I have always been afraid of zombies. Terrified of them. Now, I don't believe they are real, but in movies, and such, they freak me out. Completely and totally. I start shivering. The first movie I ever walked out of was Return of the Living Dead-- I was ten. That's when I decided on cremation, because I would never want my body to be reanimated into a zombie.
I never quite understood why I was so afraid of Zombies. I generally think when a person is unreasonably afraid of something, there actually is a reason, a bad past with the thing, some sort of subconscious relation, maybe even a past life experience. But zombies?
Recently, I made a connection, though, about the zombie thing.
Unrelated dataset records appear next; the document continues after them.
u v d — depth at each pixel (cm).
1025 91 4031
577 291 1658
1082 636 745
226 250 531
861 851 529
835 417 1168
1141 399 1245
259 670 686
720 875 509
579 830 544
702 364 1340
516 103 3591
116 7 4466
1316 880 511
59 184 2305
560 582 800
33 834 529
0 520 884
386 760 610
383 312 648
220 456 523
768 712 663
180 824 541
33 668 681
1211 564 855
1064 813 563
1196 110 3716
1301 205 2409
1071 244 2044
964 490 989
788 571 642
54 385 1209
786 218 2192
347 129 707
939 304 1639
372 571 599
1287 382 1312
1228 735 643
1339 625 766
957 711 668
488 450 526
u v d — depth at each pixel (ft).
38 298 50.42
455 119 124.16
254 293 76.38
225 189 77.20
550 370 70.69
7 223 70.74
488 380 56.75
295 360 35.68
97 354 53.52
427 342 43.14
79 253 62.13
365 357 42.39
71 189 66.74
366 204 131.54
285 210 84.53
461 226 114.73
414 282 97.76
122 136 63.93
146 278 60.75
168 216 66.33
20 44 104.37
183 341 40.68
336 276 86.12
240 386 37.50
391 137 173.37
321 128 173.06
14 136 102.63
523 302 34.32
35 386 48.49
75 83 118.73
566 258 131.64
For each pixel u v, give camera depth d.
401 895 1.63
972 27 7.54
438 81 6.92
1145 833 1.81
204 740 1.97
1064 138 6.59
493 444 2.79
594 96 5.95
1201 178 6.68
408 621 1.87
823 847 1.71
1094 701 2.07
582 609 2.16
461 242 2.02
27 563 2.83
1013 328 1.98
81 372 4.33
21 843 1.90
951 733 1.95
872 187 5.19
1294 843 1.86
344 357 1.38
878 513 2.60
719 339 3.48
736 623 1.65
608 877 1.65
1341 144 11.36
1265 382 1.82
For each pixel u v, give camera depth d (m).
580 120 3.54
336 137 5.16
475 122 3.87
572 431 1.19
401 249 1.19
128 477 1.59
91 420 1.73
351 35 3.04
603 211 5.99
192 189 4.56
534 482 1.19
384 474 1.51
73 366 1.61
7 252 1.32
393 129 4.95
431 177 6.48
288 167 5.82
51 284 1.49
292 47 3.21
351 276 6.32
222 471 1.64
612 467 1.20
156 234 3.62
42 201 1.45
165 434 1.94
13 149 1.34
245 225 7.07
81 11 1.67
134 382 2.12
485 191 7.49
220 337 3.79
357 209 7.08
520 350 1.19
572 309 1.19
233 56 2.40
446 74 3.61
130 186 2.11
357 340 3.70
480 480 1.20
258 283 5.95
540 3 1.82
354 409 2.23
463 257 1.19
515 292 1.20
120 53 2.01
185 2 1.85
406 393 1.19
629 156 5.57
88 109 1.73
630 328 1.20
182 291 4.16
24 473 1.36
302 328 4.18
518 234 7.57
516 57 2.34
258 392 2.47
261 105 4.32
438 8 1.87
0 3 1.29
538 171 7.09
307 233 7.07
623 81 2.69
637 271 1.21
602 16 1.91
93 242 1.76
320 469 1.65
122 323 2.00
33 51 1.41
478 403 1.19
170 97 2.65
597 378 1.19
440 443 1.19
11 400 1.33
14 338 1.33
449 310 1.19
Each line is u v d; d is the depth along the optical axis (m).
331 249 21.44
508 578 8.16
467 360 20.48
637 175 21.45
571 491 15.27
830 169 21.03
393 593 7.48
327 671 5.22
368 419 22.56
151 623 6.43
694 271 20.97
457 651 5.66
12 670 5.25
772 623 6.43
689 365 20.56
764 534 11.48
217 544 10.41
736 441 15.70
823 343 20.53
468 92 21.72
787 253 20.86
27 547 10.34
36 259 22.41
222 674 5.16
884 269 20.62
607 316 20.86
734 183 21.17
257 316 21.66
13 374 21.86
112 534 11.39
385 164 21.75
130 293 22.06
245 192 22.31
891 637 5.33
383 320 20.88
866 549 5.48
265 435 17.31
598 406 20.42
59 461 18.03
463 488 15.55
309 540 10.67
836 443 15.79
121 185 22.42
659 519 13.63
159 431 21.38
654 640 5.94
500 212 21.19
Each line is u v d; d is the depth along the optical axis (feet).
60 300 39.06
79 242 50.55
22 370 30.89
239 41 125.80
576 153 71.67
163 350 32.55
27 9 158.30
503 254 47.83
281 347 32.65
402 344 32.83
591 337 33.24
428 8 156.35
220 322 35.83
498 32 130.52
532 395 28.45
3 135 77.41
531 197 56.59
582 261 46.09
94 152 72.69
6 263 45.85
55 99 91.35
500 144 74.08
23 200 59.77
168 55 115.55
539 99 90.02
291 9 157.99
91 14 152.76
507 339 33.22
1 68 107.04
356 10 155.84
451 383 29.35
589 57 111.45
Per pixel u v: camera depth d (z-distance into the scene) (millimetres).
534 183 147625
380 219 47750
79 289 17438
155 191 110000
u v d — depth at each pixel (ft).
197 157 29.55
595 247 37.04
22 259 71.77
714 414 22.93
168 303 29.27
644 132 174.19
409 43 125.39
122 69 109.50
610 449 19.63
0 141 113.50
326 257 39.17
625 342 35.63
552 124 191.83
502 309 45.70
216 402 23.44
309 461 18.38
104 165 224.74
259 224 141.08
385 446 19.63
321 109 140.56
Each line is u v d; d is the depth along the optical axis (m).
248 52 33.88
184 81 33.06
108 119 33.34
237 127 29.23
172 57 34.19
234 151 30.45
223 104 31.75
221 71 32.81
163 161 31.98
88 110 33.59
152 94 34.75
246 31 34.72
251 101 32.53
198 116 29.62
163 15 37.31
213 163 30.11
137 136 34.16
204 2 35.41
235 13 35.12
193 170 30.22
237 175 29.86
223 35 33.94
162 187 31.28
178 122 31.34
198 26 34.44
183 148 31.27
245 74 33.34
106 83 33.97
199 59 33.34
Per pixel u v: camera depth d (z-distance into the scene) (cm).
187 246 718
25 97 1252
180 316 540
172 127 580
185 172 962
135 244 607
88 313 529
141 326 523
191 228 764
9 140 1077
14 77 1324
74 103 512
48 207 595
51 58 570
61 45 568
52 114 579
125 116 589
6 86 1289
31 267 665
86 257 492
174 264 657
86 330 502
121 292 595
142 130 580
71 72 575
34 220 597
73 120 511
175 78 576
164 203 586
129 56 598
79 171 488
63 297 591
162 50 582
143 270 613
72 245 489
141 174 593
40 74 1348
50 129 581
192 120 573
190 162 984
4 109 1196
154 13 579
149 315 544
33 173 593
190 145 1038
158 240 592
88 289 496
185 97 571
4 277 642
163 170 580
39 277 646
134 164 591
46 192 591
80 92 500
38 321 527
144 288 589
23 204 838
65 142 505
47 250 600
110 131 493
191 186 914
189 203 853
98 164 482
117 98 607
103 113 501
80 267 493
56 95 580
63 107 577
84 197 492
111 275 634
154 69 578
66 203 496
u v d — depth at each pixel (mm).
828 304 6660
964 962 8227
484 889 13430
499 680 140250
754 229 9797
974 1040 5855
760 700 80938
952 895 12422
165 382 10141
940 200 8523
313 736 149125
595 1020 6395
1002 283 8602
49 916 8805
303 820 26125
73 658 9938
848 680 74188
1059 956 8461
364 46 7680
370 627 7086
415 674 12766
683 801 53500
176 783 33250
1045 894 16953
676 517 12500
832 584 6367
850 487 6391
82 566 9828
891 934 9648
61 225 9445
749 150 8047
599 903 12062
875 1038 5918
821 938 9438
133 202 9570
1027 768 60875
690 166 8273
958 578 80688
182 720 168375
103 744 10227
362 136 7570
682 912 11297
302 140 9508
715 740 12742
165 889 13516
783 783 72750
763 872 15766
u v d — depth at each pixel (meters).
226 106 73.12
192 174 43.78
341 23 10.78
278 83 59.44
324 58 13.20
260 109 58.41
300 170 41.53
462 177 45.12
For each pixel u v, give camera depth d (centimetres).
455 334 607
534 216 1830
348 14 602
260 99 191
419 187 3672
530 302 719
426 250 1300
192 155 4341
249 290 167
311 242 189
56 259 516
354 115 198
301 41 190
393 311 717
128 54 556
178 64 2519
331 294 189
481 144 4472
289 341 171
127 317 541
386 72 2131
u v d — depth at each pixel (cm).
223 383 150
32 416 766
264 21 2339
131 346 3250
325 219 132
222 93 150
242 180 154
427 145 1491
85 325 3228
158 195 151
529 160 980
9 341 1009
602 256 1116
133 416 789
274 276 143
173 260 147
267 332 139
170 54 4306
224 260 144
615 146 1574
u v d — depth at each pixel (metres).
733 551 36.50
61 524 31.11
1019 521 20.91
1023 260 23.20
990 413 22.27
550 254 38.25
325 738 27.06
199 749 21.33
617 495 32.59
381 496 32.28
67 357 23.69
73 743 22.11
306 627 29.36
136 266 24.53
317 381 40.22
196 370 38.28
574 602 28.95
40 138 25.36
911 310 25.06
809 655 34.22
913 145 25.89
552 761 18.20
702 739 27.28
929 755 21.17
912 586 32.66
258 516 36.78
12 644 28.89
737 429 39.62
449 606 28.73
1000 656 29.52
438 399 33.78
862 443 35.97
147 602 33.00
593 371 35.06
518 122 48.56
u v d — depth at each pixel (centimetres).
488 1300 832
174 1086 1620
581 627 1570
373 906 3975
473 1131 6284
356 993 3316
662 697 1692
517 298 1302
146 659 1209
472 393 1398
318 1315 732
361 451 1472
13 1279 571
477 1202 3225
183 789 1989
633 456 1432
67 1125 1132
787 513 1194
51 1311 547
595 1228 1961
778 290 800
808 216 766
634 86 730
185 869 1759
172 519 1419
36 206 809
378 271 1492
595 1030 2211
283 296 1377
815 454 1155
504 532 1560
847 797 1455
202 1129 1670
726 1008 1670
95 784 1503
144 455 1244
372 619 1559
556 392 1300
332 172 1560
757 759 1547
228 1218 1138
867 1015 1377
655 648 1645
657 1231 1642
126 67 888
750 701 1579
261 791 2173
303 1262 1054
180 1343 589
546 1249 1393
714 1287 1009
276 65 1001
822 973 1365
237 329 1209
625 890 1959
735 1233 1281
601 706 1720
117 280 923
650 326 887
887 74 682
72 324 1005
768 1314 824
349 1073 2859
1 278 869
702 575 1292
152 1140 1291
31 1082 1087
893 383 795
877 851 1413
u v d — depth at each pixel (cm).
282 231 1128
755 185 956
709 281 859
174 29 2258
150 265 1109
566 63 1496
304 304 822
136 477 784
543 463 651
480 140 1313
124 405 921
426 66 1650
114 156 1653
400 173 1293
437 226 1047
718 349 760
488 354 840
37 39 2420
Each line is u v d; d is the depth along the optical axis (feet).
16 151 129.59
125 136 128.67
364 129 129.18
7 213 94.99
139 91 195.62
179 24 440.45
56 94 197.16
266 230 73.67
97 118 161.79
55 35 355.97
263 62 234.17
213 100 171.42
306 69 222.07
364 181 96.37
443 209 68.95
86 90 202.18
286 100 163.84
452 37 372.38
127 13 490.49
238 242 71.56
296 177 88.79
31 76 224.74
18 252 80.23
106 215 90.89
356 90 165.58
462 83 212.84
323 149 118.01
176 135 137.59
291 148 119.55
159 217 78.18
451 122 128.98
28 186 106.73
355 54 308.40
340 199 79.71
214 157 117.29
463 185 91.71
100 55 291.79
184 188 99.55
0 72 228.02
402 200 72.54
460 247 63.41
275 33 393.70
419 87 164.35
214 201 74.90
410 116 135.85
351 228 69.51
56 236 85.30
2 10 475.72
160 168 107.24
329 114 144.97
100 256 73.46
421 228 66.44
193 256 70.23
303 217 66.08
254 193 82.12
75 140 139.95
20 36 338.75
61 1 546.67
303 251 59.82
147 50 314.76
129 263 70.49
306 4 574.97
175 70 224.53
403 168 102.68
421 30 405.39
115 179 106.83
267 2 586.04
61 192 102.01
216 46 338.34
It was a light bulb moment.
The zombie thing is frightening because I am afraid of losing control. Not of other people, but of myself. The idea of being a human one minute, and being an irrational, ravening monster the next, well that is a nightmare to me.
And that does not come out of nowhere. I watched my father go from being my hero, to an irrational, insane, ravening monster, eating everything around him, my easter candy, the biggest steak, our sense of security, his own potential, our futures.
I have always been afraid that I would turn into my father, that I would go crazy, too. It's the reason why I never did drugs, not even experimentally (except for a puff of a doobie every once in a while-- which it turns out, I don't like.) The fear of loss of control is also why I don't drink to excess. I rarely get drunk-- I hate the way it feels, not being able to be in control of my body and mind.
You might say that my zombie fear has been an effective one for me, keeping me off drugs and too much drink, even a good fear-- but it has it's down side. Yes, I can be straight about myself and what I do, I can be my creatively perfectionist self, but I have also kept myself out of the ravening zombie world-- the bigger world where I have no control over what comes at me.
This zombie fear keeps me in a very small world. I am afraid of being out of control, of the big whirl of life. It kept me out of relationships and in unrequited crushes for most of my youth and young adulthood. It keeps me out of showing my art and publishing my writing. I've got to keep things small so I can hold onto them and keep myself safe and understood. Once life gets big, once you add people and demands, once you put yourself out there, you just have to accept what comes back at you-- the love and respect, as well as the demands and expectations and judgments and criticisms.
Is the zombie world going to eat me????
When I look at it this way, it IS frightening. I could shrink back down and hide away in a little hole (which always seems the best way to avoid the zombies in the movies, as long as there is a nice healthy lock and door on that hole, along with ample provisions to survive.) My zombie fear will take over my life.
I don't want to be at the mercy of the zombie fear. So I've got to remember that I am the hero of my own story. I am the warrior, the zombie warrior. I'm not the chick in the movie who is stupid enough to get her brains eaten, I am the survivor. It's my story. I made it up, it doesn't have control over me, I have control over it.
There's even proof. Uh huh. Proof, because if I were still caught up in zombie fear, I never would have been able to find Sean. I never would have been able to let another person in. I never would have gotten out of that safe hole. Now I've got a son, and he grows, and gets older, and I lose more control over him with every new thing that he learns, every development he makes-- and that's a GOOD thing.